The two men have also served as his lawyers for about a year.

“For a U.S. citizen to resolve a property claim in a foreign country, it’s a pretty tall order,” said Poblete, who served as a staffer for Rep. Bill Thomas, R-Calif., and the House Administration Committee before joining the private sector in 2003.

Lobbyists-for-hire typically represent corporations, unions or moneyed special interest groups. Picket signs, petitions and public meetings account for more traditional methods for private citizens attempting to voice frustration to federal lawmakers.

But for international cases like Habboo’s, retaining a lobbyist might be the only way for U.S. nationals to resolve the issues, Poblete said.

“People like the Habboo family are usually the last people dealt with because they don’t have the clout to reach into this process.” Poblete said. “A lot of these Iraqi-American families haven’t had the recourse that a lot of big companies have had.”

Habboo, a U.S. citizen, and his family are Chaldean Christian, a sect of Assyrian Christians who have sometimes faced violent marginalization in Iraq.

Habboo, who when reached by phone directed questions to his lobbyists, argued through them that Hussein’s regime expropriated land from his family. This includes a large tract called Camp Rustamiyah, an Iraqi military academy that was captured by U.S. armed forces during the Iraq War.

The United States officially turned over the training facility to the Iraqi military in March 2009, although many U.S. military forces and privately-contracted soldiers still populate the base, according to a U.S. Army document obtained through a Freedom of Information Act request made by Habboo’s legal counsel and reviewed by the Center for Public Integrity.

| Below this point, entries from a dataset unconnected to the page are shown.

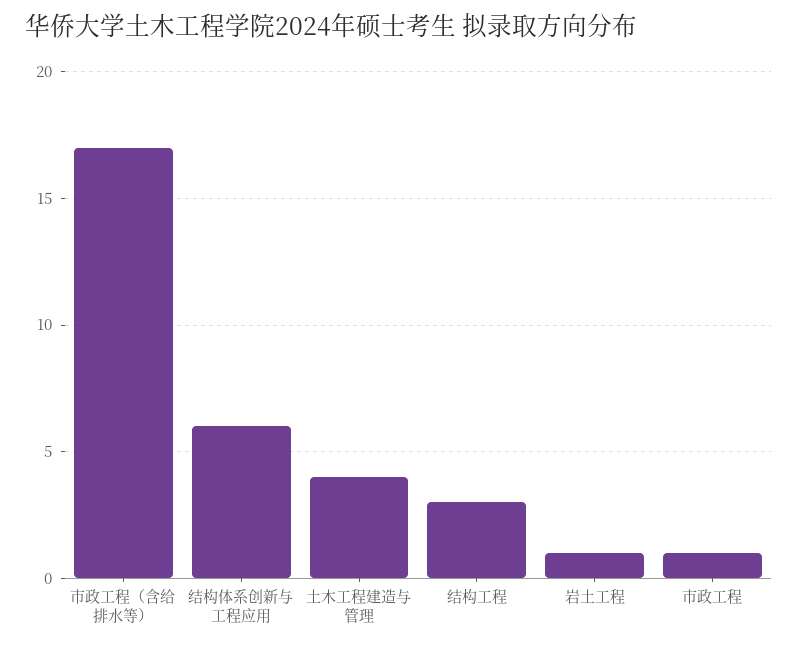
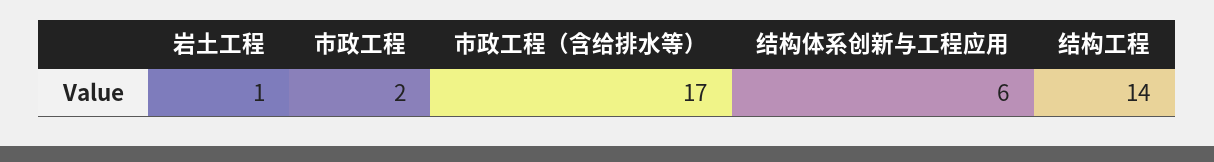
  {
    "市政工程（含给排水等）": 17,
    "结构体系创新与工程应用": 6,
-   "土木工程建造与管理": 4,
-   "结构工程": 3,
+   "结构工程": 14,
    "岩土工程": 1,
-   "市政工程": 1
+   "市政工程": 2
  }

The U.S. Army’s heavily-redacted response, dated Nov. 26, revealed that the base houses about 3,000 soldiers. Additional U.S. personnel, according to the document, include:

  • 600 employees of the government contractor Kellogg, Brown and Root
  • 136 interpreters
  • 24 Army Air Force Exchange Service personnel
  • 40 Iraqi police advisers

Tamargo, Habboo’s other personal lobbyist, is no stranger to the reams of bureaucratic red tape that can block U.S. citizen from resolving a property claim in a foreign country.

From 2001 to 2009, Tamargo chaired the U.S. Department of Justice Foreign Claims Settlement Commission, which evaluates claims similar to those of Habboo and adjudicates how much U.S. citizens are owed by a foreign government. He’s also a former chief of staff and general counsel to Rep. Ileana Ros-Lehtinen, R-Fla.

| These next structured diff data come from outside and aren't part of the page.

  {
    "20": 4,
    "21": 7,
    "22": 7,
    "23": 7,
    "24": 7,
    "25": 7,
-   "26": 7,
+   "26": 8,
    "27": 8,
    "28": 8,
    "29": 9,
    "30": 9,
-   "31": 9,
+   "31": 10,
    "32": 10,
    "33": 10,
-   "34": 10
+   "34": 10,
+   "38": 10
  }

Tamargo, who with Poblete has met with the Iraqi ambassador other Iraqi emissaries in Washington, D.C., would not disclose his client’s asking price for the land. But he says he’s hopeful that they will settle the claim with the Iraqi government amicably — and without involving the DOJ commission.

“We’re hoping that we can persuade the Iraqi government to simply settle the matter before it’s something that has to go to the Foreign Claims Settlement Commission or any kind of tribunal,” Tamargo said.